By no means is the above list exhaustive. There are more places where our batchmates have invested their time and sweat. Many of these would be impossible without the role played by students from other batches and programmes. Still, where we are today makes me reconsider whether the Ashokan ethos is dead, or just reincarnated with every incoming batch.
For the Class of 2020, this ethos was characterised by a collaborative outlook, entrepreneurial ingenuity, and fighting spirit.
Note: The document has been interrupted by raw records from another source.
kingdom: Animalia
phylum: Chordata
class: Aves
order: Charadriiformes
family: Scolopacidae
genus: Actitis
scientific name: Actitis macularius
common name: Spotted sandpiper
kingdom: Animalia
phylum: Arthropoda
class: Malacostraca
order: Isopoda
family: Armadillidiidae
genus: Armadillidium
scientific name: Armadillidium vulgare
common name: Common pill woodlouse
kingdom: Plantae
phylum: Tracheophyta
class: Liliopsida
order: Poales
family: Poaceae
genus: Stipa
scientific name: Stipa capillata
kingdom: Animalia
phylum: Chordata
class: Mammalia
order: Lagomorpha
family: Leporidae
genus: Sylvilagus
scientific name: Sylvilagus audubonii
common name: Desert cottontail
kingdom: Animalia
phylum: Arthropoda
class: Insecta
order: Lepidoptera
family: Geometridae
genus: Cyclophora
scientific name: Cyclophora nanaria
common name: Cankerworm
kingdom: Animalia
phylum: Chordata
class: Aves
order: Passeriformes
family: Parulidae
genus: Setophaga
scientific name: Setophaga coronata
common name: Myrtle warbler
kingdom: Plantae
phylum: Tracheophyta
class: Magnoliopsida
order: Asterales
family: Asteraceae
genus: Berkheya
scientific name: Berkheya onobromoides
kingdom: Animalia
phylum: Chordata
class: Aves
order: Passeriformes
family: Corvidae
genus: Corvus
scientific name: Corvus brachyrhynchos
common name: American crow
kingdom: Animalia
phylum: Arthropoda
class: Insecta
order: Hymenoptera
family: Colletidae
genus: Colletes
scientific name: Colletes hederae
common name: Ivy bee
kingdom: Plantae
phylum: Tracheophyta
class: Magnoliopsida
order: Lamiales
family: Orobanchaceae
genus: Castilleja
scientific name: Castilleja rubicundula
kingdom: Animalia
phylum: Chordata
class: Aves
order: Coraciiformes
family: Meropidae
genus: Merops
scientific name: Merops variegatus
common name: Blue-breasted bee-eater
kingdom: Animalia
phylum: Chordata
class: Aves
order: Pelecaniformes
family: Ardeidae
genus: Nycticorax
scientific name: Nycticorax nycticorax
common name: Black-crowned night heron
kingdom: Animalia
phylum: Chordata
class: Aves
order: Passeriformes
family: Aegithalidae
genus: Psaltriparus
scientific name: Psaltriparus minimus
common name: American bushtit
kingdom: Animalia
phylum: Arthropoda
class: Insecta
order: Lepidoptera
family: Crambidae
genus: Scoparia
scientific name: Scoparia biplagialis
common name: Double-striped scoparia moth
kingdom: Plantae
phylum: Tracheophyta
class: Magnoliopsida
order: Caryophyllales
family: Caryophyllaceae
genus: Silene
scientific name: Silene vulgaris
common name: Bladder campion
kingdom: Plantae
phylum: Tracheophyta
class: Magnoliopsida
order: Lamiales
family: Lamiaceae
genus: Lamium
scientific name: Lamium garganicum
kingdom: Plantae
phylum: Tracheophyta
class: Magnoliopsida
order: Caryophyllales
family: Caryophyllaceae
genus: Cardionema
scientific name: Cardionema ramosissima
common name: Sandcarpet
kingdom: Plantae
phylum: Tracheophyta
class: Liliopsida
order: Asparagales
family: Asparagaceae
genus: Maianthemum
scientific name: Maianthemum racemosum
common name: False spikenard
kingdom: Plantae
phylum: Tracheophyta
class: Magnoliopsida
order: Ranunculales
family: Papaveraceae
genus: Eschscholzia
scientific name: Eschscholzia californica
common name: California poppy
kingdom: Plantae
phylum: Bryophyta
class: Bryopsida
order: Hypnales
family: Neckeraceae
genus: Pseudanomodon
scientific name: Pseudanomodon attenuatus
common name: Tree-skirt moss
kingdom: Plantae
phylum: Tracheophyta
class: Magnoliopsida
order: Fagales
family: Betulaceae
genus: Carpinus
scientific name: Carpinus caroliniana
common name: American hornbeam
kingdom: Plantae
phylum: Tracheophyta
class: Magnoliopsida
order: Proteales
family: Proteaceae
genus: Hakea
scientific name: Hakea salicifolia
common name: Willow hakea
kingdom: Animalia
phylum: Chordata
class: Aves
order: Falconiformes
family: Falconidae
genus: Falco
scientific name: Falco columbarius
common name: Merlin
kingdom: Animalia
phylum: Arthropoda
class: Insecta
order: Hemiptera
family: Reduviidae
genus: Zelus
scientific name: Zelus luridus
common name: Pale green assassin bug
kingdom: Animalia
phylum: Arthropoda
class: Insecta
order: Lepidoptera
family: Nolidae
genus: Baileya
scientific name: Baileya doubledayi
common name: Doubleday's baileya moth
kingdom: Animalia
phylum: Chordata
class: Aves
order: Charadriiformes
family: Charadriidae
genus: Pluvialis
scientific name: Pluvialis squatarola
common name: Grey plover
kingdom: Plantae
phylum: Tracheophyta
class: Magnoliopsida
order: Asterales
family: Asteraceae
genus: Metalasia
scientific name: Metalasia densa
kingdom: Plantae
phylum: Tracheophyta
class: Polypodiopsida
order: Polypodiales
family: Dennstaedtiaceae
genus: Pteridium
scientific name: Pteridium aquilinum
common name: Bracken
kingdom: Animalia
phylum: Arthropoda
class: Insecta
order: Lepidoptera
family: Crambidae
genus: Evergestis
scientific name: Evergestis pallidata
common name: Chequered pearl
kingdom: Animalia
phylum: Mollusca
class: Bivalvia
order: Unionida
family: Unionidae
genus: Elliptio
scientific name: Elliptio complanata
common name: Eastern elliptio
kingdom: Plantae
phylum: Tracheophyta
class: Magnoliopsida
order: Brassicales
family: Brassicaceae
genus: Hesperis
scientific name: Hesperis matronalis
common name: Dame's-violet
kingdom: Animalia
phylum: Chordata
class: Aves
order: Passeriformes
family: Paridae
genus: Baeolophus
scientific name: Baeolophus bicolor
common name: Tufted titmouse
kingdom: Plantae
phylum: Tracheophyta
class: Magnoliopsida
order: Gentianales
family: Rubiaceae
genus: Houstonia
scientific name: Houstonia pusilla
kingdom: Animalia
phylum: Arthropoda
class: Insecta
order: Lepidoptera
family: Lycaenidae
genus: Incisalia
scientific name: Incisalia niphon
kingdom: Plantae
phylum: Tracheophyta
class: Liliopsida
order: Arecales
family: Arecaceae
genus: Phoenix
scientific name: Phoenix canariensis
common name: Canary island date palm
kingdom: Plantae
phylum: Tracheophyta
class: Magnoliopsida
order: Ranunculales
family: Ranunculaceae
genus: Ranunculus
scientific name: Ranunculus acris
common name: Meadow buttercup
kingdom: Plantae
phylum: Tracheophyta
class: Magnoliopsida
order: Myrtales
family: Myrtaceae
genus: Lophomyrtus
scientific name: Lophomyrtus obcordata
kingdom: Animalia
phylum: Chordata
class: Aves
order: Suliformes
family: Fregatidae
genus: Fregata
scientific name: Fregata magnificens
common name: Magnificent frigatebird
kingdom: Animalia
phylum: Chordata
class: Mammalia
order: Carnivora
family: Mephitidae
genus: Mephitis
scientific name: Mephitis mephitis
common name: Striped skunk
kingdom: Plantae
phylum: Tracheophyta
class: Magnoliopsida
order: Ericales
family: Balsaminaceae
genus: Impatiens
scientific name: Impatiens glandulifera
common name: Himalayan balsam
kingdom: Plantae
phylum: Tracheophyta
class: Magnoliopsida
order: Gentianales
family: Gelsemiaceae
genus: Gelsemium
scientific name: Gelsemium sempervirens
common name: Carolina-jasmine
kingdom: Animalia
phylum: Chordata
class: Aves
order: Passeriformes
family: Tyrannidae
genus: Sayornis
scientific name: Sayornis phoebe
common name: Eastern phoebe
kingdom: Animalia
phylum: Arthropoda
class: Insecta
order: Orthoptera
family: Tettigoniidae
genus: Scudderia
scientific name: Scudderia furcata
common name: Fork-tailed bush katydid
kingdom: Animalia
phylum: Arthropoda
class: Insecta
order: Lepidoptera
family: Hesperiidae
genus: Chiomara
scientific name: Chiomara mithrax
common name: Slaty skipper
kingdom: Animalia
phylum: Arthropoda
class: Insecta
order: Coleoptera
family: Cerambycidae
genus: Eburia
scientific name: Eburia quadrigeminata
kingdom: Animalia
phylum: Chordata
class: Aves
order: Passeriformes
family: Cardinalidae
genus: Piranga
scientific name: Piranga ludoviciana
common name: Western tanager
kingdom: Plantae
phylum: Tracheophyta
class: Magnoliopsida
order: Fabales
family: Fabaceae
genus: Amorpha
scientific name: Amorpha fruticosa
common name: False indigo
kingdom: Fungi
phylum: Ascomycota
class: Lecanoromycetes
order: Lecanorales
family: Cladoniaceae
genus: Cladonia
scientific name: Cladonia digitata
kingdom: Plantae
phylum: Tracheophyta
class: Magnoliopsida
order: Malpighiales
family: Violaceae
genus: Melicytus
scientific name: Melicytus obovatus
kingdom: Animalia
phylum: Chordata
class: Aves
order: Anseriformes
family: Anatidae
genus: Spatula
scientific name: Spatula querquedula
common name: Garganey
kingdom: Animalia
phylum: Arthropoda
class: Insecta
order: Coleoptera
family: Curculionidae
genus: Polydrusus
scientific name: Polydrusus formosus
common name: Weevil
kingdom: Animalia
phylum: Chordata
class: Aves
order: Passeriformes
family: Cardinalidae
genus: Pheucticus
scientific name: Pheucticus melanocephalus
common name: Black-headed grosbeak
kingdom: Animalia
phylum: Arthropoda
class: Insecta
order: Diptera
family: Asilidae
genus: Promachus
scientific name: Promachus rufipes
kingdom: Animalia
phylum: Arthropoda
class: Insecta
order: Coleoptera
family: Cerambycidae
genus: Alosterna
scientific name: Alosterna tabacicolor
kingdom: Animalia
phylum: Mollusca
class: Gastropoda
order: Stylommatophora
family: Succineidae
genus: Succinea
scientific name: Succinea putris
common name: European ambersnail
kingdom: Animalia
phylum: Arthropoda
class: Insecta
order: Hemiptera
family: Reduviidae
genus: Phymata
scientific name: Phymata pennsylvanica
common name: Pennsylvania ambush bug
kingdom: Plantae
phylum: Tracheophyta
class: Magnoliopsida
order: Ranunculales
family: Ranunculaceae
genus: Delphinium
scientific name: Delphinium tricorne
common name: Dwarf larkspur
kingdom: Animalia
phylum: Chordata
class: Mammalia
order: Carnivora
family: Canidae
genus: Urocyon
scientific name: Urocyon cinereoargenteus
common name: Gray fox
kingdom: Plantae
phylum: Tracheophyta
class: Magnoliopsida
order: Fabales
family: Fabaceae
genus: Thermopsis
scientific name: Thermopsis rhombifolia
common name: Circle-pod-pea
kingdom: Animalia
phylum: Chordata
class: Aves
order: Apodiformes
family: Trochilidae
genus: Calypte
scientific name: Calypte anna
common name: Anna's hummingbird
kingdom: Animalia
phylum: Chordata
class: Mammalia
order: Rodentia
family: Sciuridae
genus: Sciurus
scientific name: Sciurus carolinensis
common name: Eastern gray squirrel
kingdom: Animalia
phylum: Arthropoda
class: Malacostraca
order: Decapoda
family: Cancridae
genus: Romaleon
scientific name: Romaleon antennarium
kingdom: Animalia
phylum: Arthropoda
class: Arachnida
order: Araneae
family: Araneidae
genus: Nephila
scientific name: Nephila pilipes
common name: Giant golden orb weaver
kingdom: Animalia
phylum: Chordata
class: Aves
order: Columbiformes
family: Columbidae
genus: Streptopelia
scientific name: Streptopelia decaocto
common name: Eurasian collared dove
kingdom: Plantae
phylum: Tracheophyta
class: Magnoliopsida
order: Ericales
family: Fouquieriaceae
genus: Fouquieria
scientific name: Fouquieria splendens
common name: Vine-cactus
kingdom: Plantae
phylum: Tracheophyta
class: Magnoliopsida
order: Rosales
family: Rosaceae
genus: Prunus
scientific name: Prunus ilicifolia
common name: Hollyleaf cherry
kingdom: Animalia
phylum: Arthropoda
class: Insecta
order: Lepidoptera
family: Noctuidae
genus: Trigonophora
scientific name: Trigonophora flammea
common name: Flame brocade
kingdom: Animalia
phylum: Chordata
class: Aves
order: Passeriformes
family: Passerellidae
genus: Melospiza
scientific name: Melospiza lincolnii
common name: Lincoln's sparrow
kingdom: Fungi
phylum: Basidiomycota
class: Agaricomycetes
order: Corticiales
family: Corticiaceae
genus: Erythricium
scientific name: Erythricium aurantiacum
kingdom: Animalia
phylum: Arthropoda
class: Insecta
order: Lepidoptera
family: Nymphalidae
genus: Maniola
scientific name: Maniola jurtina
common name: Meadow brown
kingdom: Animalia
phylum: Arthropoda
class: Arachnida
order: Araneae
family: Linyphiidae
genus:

It was an ethos shaped partly by the sense of betrayal we felt when denied a campus, visions of which our seniors painted for us; also in part by our unrelenting drive to get the fair share promised by this university, when it sold to us the once-in-a-lifetime opportunity to participate in the bottom-up creation of India’s Harvard.
Perhaps the sentiment won’t be shared by later batches, as the brand and reputation of Ashoka get consolidated over the years. Now when I talk to those considering Ashoka as a prospect, it is unlike when I myself was applying. Instead of the child pleading with parents to let them join this unheard-of institution, I often find parents trying to convince the child to work diligently so they can get into Ashoka. Maybe this is our legacy, to borrow words from Lin-Manuel Miranda’s Hamilton: “It’s planting seeds in a garden you never get to see.”
One thing is certain. As future batches further write the symphony that is the Ashokan ethos, they will find some notes already scribbled at the beginning by the Class of 2020. They will have to engage with the historical outcomes of our actions, and they will have to contend with the institutions that we leave behind. With every departing batch, the next batch will enter a space that is more and more shaped by the actions of those that preceded them. It is a travesty that they will not enjoy the opportunity to leave their mark on as blank a slate as the one on which we etched our song.
The author is a rising fourth year, who majored in Politics and Society. He was the President of the 5th HoR, and the Minister of Parliamentary Affairs in the 4th HoR. Views are personal.
Correction : An earlier version of the article wrongly attributed the ‘Endgame’ screening to the Navrang’s First Board of Directors, whose tenure had come to an end before the screening was organised.